DATA LISTING:
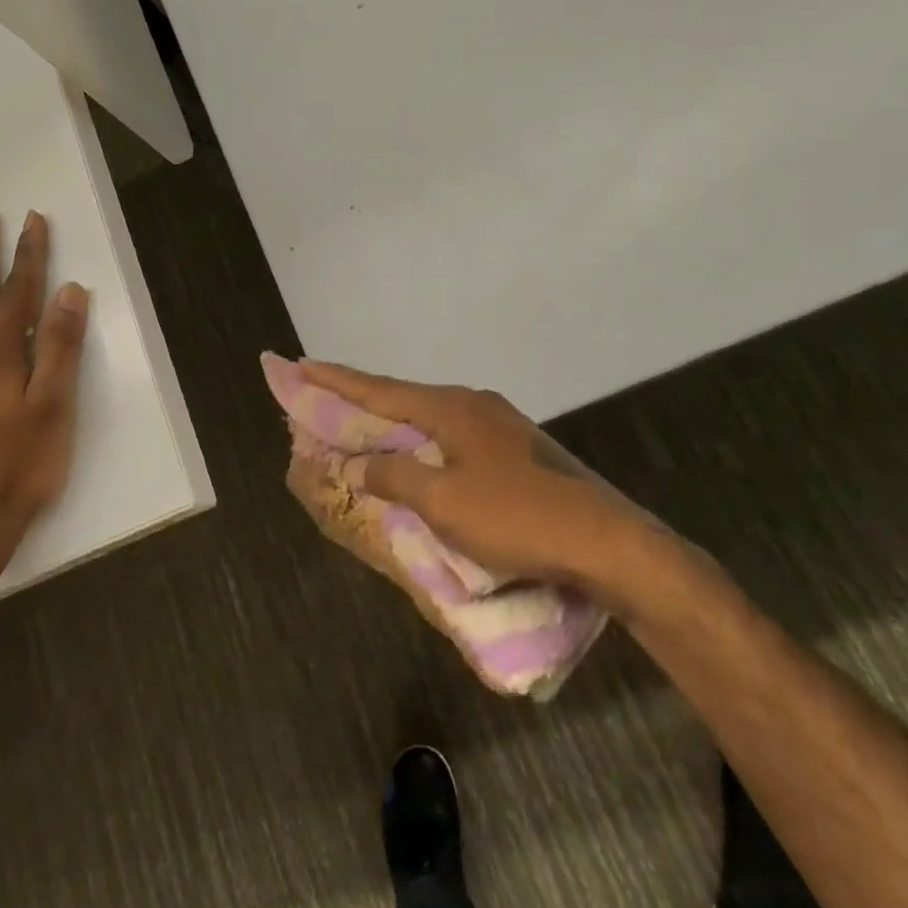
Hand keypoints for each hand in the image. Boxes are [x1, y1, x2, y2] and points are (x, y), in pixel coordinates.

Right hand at [297, 361, 666, 609]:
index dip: (336, 380)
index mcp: (451, 408)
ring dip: (395, 422)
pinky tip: (421, 456)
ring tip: (365, 426)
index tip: (300, 364)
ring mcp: (501, 425)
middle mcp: (474, 404)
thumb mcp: (444, 502)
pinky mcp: (519, 450)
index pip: (379, 390)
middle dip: (362, 399)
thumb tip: (363, 463)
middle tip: (324, 395)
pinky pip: (454, 437)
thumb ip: (395, 476)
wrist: (608, 543)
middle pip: (404, 398)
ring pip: (431, 418)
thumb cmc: (517, 518)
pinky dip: (424, 442)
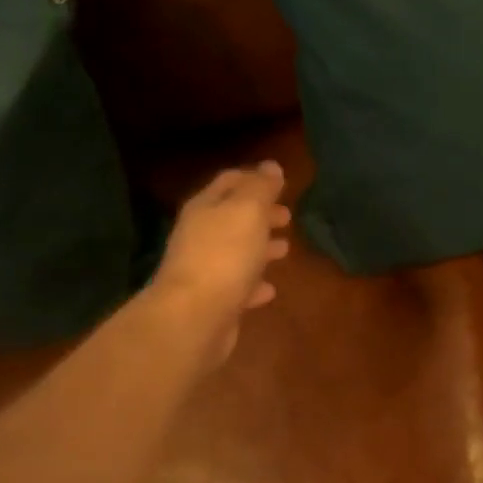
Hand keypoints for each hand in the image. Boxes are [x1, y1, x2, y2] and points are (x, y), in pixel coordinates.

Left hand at [150, 161, 292, 366]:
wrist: (194, 317)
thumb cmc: (224, 255)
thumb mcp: (248, 211)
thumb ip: (261, 188)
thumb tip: (271, 166)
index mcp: (206, 207)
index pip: (229, 182)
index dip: (253, 178)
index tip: (278, 182)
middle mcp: (200, 235)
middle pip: (233, 217)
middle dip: (260, 214)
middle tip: (287, 216)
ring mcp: (205, 270)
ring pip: (236, 252)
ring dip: (260, 248)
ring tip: (285, 249)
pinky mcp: (214, 302)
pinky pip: (238, 287)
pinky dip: (254, 283)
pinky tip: (270, 289)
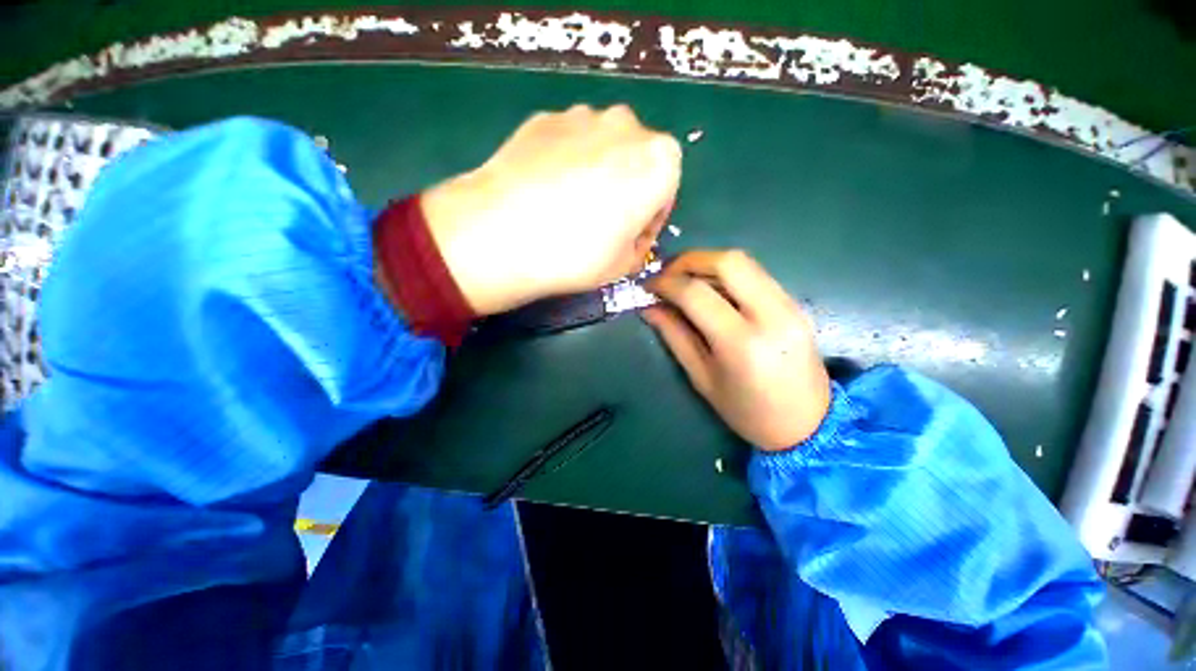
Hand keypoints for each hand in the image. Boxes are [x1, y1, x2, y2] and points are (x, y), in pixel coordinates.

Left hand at [421, 104, 681, 314]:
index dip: (649, 219)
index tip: (629, 238)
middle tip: (602, 221)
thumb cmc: (577, 254)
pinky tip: (545, 191)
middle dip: (627, 189)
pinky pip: (568, 143)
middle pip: (636, 162)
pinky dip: (565, 163)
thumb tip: (630, 235)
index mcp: (659, 161)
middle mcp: (627, 126)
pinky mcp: (543, 118)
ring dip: (597, 172)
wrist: (502, 233)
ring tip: (569, 206)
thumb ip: (639, 245)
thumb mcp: (624, 265)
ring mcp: (581, 116)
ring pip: (602, 148)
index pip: (666, 192)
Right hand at [643, 250, 830, 450]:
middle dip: (690, 260)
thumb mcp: (702, 378)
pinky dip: (727, 275)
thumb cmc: (747, 412)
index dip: (667, 283)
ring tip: (685, 281)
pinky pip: (756, 274)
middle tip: (668, 274)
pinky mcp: (795, 304)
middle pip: (728, 262)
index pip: (697, 293)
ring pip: (744, 262)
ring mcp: (789, 305)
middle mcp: (770, 315)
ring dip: (708, 264)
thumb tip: (650, 307)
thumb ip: (675, 336)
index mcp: (741, 343)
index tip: (649, 286)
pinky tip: (712, 290)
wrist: (808, 424)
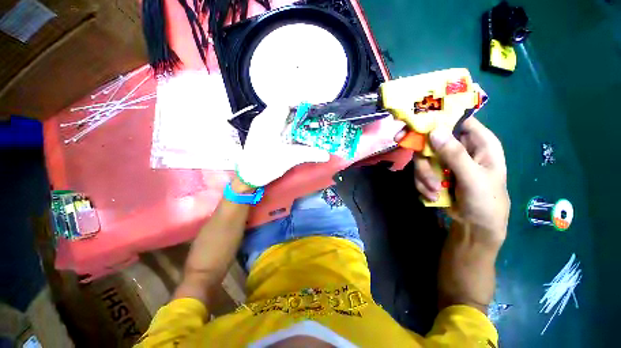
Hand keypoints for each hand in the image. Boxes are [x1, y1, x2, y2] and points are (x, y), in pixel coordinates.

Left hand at [236, 105, 329, 186]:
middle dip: (299, 114)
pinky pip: (277, 126)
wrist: (248, 177)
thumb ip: (309, 154)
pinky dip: (287, 128)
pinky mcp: (262, 135)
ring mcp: (262, 127)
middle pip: (283, 109)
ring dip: (293, 121)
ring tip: (307, 127)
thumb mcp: (290, 158)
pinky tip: (295, 136)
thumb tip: (326, 155)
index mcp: (268, 121)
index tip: (313, 110)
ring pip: (280, 117)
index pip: (285, 103)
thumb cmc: (266, 165)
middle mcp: (264, 120)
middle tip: (313, 120)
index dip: (299, 104)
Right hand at [409, 118, 509, 240]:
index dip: (437, 119)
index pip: (457, 120)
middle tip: (424, 174)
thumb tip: (434, 131)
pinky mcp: (434, 172)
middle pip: (431, 140)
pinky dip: (422, 184)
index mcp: (479, 142)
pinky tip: (433, 196)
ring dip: (424, 177)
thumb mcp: (473, 178)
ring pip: (422, 158)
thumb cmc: (486, 201)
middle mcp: (460, 147)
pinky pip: (419, 171)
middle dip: (424, 160)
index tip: (415, 126)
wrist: (474, 226)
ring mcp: (444, 160)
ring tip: (435, 191)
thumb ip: (455, 155)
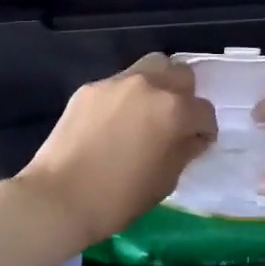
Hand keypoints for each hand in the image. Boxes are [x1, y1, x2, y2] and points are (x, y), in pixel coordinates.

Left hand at [13, 54, 216, 249]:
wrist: (59, 198)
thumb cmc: (119, 198)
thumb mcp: (165, 181)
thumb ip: (185, 150)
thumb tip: (192, 136)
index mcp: (174, 110)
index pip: (205, 111)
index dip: (205, 130)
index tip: (197, 143)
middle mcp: (149, 85)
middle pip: (181, 74)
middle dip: (185, 96)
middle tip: (174, 121)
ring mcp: (117, 82)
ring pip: (150, 67)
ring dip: (157, 86)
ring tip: (146, 112)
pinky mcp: (91, 87)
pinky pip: (119, 84)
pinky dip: (124, 97)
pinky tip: (112, 123)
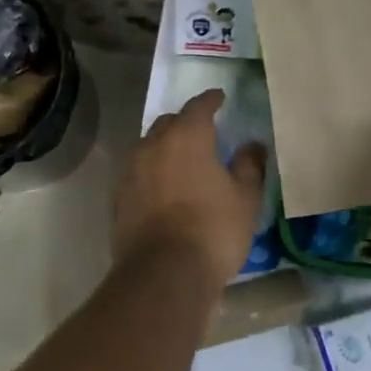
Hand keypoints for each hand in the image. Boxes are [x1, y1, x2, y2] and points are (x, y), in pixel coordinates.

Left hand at [114, 89, 266, 290]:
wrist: (163, 273)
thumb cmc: (213, 230)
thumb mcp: (245, 199)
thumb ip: (249, 166)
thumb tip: (252, 145)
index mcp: (186, 137)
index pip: (198, 106)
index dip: (211, 100)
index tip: (220, 98)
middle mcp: (153, 145)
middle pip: (168, 123)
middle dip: (185, 122)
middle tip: (202, 132)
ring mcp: (130, 171)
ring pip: (149, 147)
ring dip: (165, 147)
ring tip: (181, 160)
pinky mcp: (118, 197)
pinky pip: (138, 173)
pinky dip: (152, 173)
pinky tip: (163, 188)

TASK ITEM:
All of the records must come back exactly as they stand, minus every picture.

FINAL ANSWER:
Hand keypoints for each hand in the image. Boxes are [x1, y1, x2, y2] and points are (x, y), in pixel coordinates.

Right hand at [297, 361, 666, 609]:
index dip: (336, 380)
index mcp: (451, 408)
ring dip: (395, 422)
pinky tip: (421, 456)
ring tip: (365, 426)
index tip: (300, 364)
ring mcp: (501, 425)
middle mcp: (474, 404)
thumb mcp: (444, 502)
pinky mcp: (519, 450)
index pip: (379, 390)
middle dip: (362, 399)
thumb tip: (363, 463)
middle tip: (324, 395)
pinky pip: (454, 437)
thumb ip: (395, 476)
wrist: (608, 543)
middle pip: (404, 398)
ring pip: (431, 418)
thumb cmc: (517, 518)
pinky dip: (424, 442)
Hand keypoints for each hand in the image. Boxes are [x1, y1, x2, y2] and points are (x, y), in pixel coordinates.

Left hand at [150, 161, 292, 366]:
wrist: (194, 317)
thumb cmc: (224, 255)
thumb mcp: (248, 211)
thumb ip: (261, 188)
thumb tip: (271, 166)
index mcp: (206, 207)
index pip: (229, 182)
index dip: (253, 178)
index tip: (278, 182)
middle mcp: (200, 235)
middle pip: (233, 217)
middle dip: (260, 214)
middle tip: (287, 216)
ring mcp: (205, 270)
ring pip: (236, 252)
ring dip: (260, 248)
ring tip: (285, 249)
pinky mcp: (214, 302)
pinky pip: (238, 287)
pinky dip: (254, 283)
pinky tip: (270, 289)
Hand keypoints for each hand in the image. Boxes are [x1, y1, x2, y2] and points are (x, y), in pixel coordinates.

Left hand at [421, 104, 681, 314]:
index dip: (649, 219)
index tip: (629, 238)
middle tip: (602, 221)
thumb cmc: (577, 254)
pinky tip: (545, 191)
middle dip: (627, 189)
pinky pip: (568, 143)
middle pip: (636, 162)
pinky dip: (565, 163)
thumb tip: (630, 235)
index mcp: (659, 161)
middle mcp: (627, 126)
pinky mcp: (543, 118)
ring dip: (597, 172)
wrist: (502, 233)
ring tip: (569, 206)
thumb ip: (639, 245)
thumb mcp: (624, 265)
ring mcp: (581, 116)
ring pip: (602, 148)
index pip: (666, 192)
Right hand at [643, 250, 830, 450]:
middle dip: (690, 260)
thumb mcp: (702, 378)
pinky dip: (727, 275)
thumb cmc: (747, 412)
index dip: (667, 283)
ring tip: (685, 281)
pinky pip: (756, 274)
middle tip: (668, 274)
pinky mcp: (795, 304)
middle pip: (728, 262)
index pip: (697, 293)
ring pip: (744, 262)
ring mcp: (789, 305)
middle mcp: (770, 315)
ring dip: (708, 264)
thumb tip: (650, 307)
thumb ip: (675, 336)
index mcp: (741, 343)
index tip: (649, 286)
pinky tip: (712, 290)
wrist: (808, 424)
Hand keypoints for each hand in the image. Boxes are [x1, y1, x2, y2] and points are (x, y), in pixel coordinates.

Left hand at [236, 105, 329, 186]:
middle dip: (299, 114)
pinky pip: (277, 126)
wrist: (248, 177)
thumb ip: (309, 154)
pinky dip: (287, 128)
pinky mcp: (262, 135)
ring mcp: (262, 127)
middle pip: (283, 109)
ring dip: (293, 121)
ring tip: (307, 127)
thumb mcp: (290, 158)
pinky tip: (295, 136)
thumb tip: (326, 155)
index mcp: (268, 121)
index tip: (313, 110)
ring pip: (280, 117)
index pip: (285, 103)
thumb cmc: (266, 165)
middle mcp: (264, 120)
middle tip: (313, 120)
index dip: (299, 104)
Right hand at [409, 118, 509, 240]:
index dip: (437, 119)
index pip: (457, 120)
middle tip: (424, 174)
thumb tip: (434, 131)
pinky mcp: (434, 172)
middle pip: (431, 140)
pinky dip: (422, 184)
index mcp: (479, 142)
pinky tip: (433, 196)
ring dip: (424, 177)
thumb mcp: (473, 178)
ring pip: (422, 158)
thumb cmc: (486, 201)
middle mcp: (460, 147)
pinky pip: (419, 171)
middle dip: (424, 160)
index tip: (415, 126)
wrist: (474, 226)
ring mcp: (444, 160)
ring tip: (435, 191)
thumb ip: (455, 155)
Hand keypoints for each hand in the image. Boxes are [x1, y1, x2, y2] and points are (x, y), in pixel coordinates.

Left hand at [13, 54, 216, 249]:
wrist: (59, 198)
thumb cmc: (119, 198)
thumb mcp: (165, 181)
thumb ip: (185, 150)
thumb tip: (192, 136)
index mcp: (174, 110)
index pip: (205, 111)
index dip: (205, 130)
index tip: (197, 143)
middle mcp: (149, 85)
middle pip: (181, 74)
middle dip: (185, 96)
middle tip: (174, 121)
ring mcp: (117, 82)
ring pip: (150, 67)
ring dip: (157, 86)
ring tip: (146, 112)
pinky mcp: (91, 87)
pinky pip: (119, 84)
pinky dip: (124, 97)
pinky tip: (112, 123)
Hand keypoints for each hand in the image. Boxes are [x1, y1, x2, y2] and points are (x, y), in pixel coordinates.

Left hand at [114, 89, 266, 290]:
wrist: (163, 273)
thumb cmc: (213, 230)
thumb mcp: (245, 199)
thumb ip: (249, 166)
thumb tip: (252, 145)
index mcp: (186, 137)
index pip: (198, 106)
index dip: (211, 100)
index tip: (220, 98)
middle mcp: (153, 145)
middle pip: (168, 123)
middle dip: (185, 122)
middle tip: (202, 132)
ring mcp: (130, 171)
ring pip: (149, 147)
ring dip: (165, 147)
ring tip: (181, 160)
pinky mcp: (118, 197)
pinky pip: (138, 173)
pinky dip: (152, 173)
pinky tip: (163, 188)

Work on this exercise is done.